The problem | Can you edit the listing below by changing every "total value" to "combined value" and keeping everything else the same? Leave the pictures out of your answer.

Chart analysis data
☆ ☆ ☆ ☆ ☆
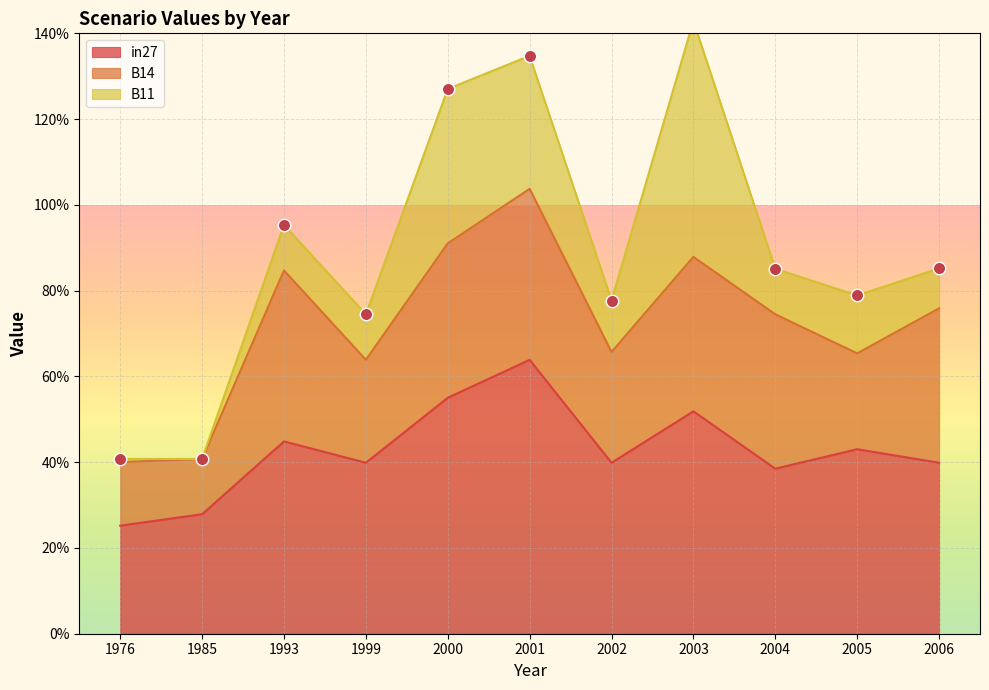

What is the total value across all series at 2002?

0.8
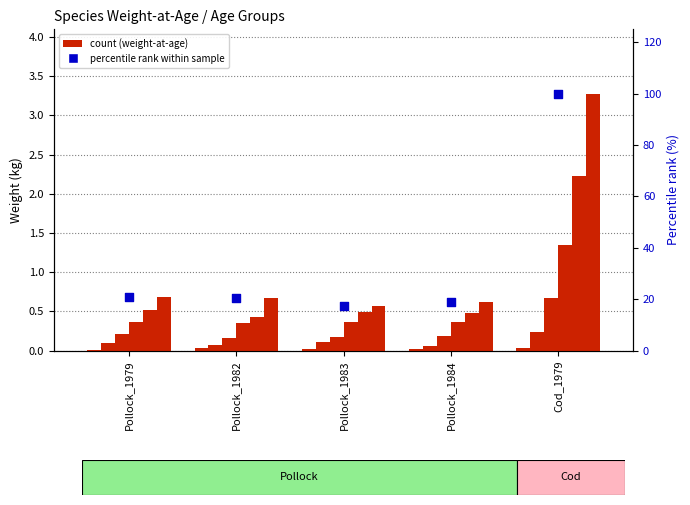

What is the total value across all series at Cod_1979?

7.8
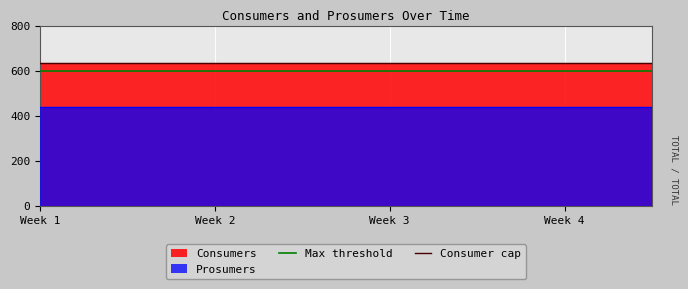

What is the smallest value displayed?

440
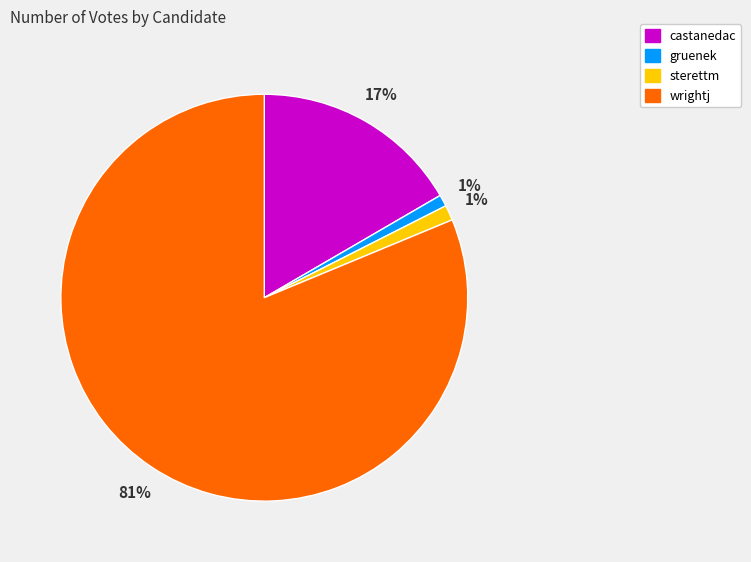

To the nearest percent, what is the average slice percentage?

25%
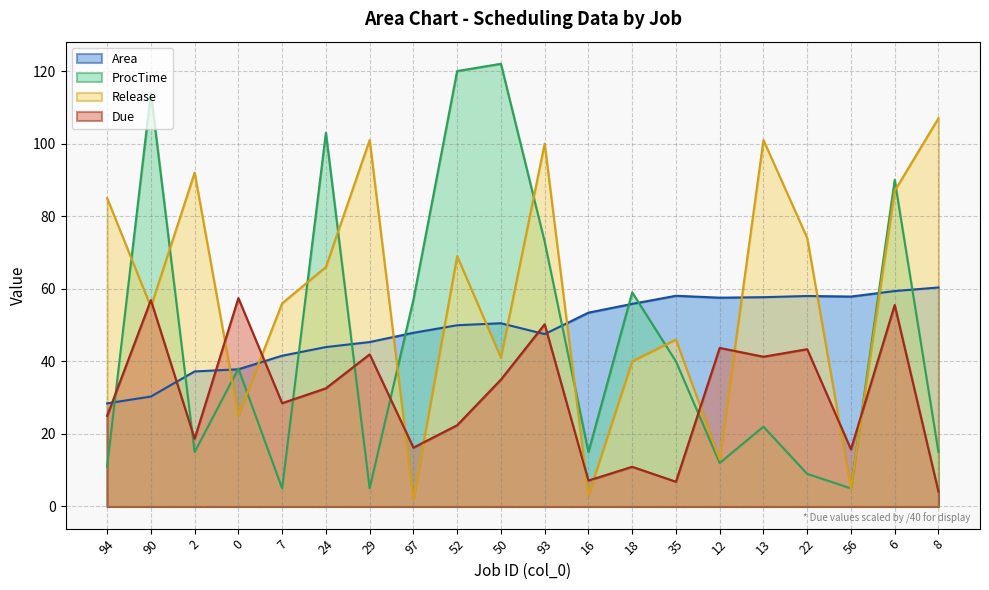

Reading right to left, list all the values displayed in this chart.

Area: 60.4	59.4	57.9	58.0	57.7	57.5	58.1	55.8	53.4	47.5	50.5	50.0	47.9	45.3	43.9	41.5	37.8	37.2	30.3	28.4
ProcTime: 15.0	90.0	5.0	9.0	22.0	12.0	40.0	59.0	15.0	73.0	122.0	120.0	57.0	5.0	103.0	5.0	38.0	15.0	114.0	11.0
Release: 107.0	87.0	5.0	74.0	101.0	13.0	46.0	40.0	3.0	100.0	41.0	69.0	2.0	101.0	66.0	56.0	25.0	92.0	55.0	85.0
Due: 4.1	55.5	15.8	43.4	41.3	43.7	6.8	10.9	7.2	50.2	35.0	22.4	16.2	41.9	32.6	28.5	57.4	18.7	56.9	25.0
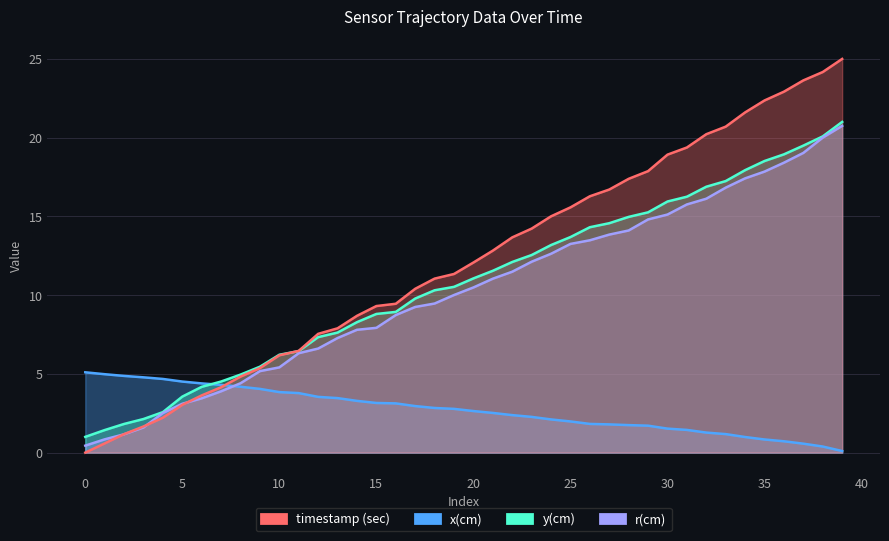

What is the value of the y(cm) point at the 17th from the left?

8.9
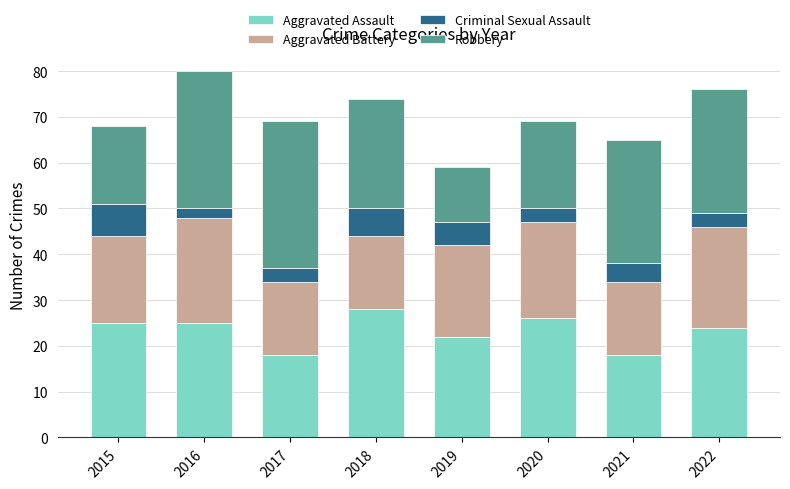

The value of Aggravated Assault at 2022 is 9. True or false?

False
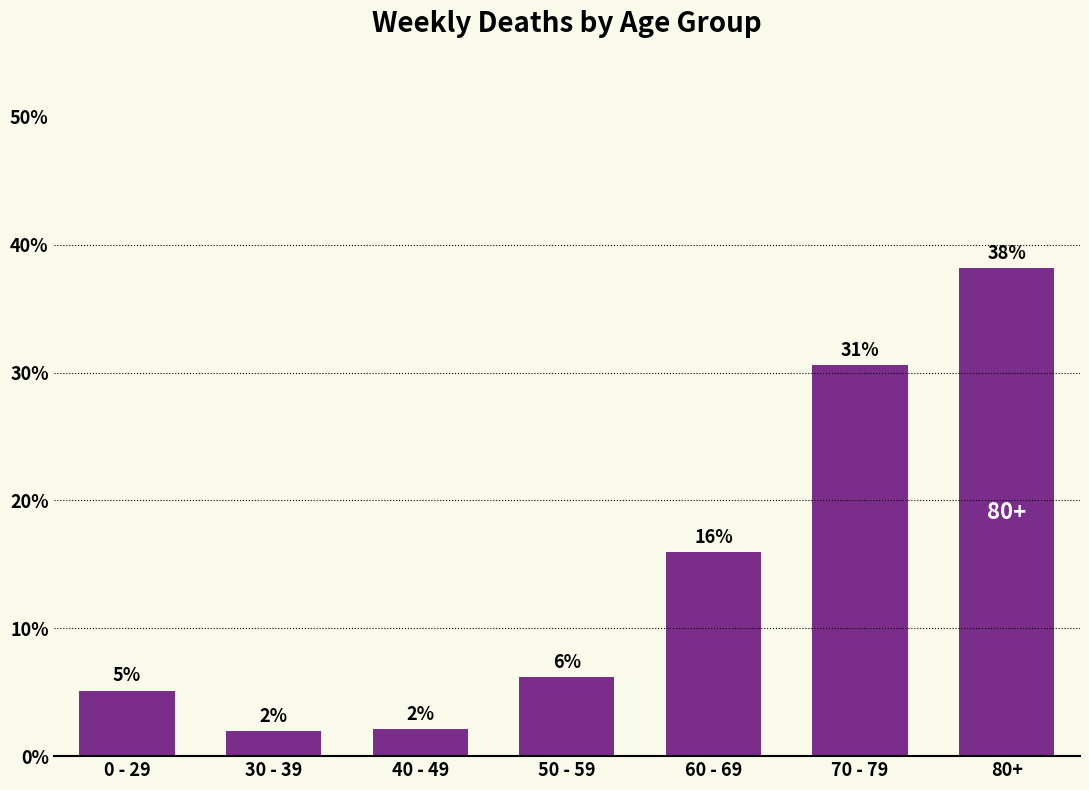

Which category has the highest value across all series?

80+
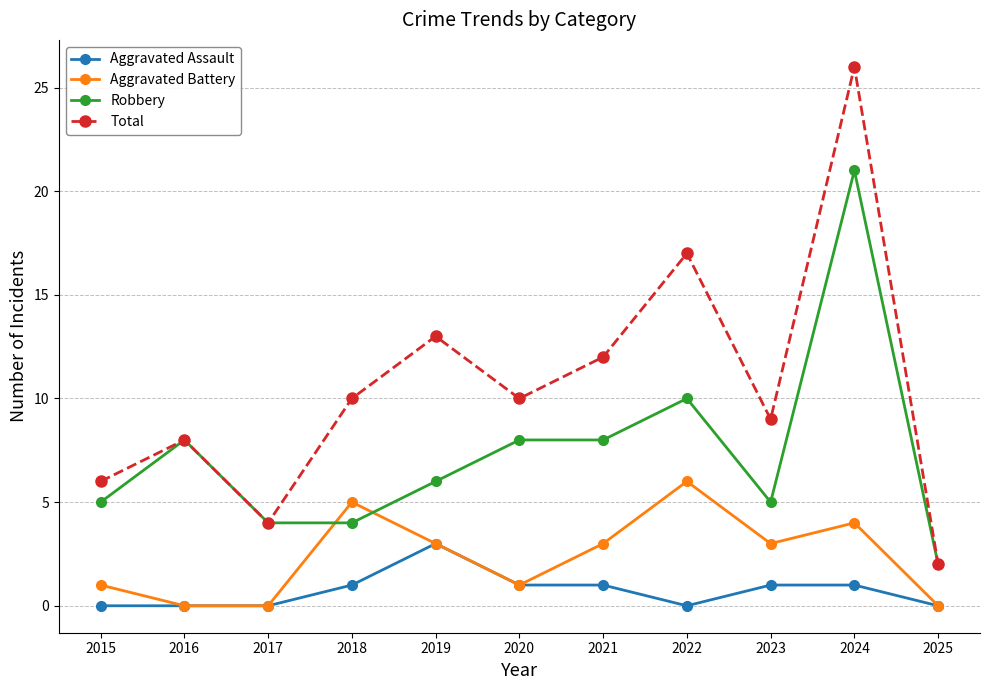

What is the value of the Total point at the 9th from the left?

9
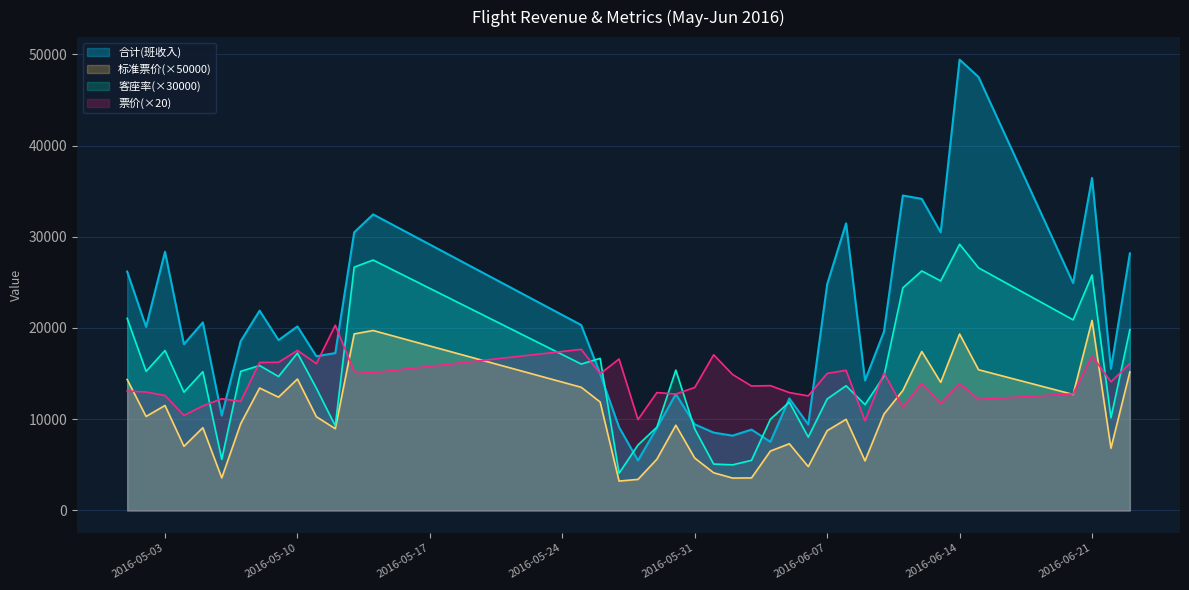

Rank the series by their maximum value, from highest to lowest.

合计(班收入), 客座率(×30000), 标准票价(×50000), 票价(×20)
☆ ☆ ☆ ☆ ☆
Response to the exercise |
What is the combined value across all series at 2002?

0.8

What is the combined value across all series at Cod_1979?

7.8

What is the smallest value displayed?

440

To the nearest percent, what is the average slice percentage?

25%

Reading right to left, list all the values displayed in this chart.

Area: 60.4	59.4	57.9	58.0	57.7	57.5	58.1	55.8	53.4	47.5	50.5	50.0	47.9	45.3	43.9	41.5	37.8	37.2	30.3	28.4
ProcTime: 15.0	90.0	5.0	9.0	22.0	12.0	40.0	59.0	15.0	73.0	122.0	120.0	57.0	5.0	103.0	5.0	38.0	15.0	114.0	11.0
Release: 107.0	87.0	5.0	74.0	101.0	13.0	46.0	40.0	3.0	100.0	41.0	69.0	2.0	101.0	66.0	56.0	25.0	92.0	55.0	85.0
Due: 4.1	55.5	15.8	43.4	41.3	43.7	6.8	10.9	7.2	50.2	35.0	22.4	16.2	41.9	32.6	28.5	57.4	18.7	56.9	25.0

What is the value of the y(cm) point at the 17th from the left?

8.9

The value of Aggravated Assault at 2022 is 9. True or false?

False

Which category has the highest value across all series?

80+

What is the value of the Total point at the 9th from the left?

9

Rank the series by their maximum value, from highest to lowest.

合计(班收入), 客座率(×30000), 标准票价(×50000), 票价(×20)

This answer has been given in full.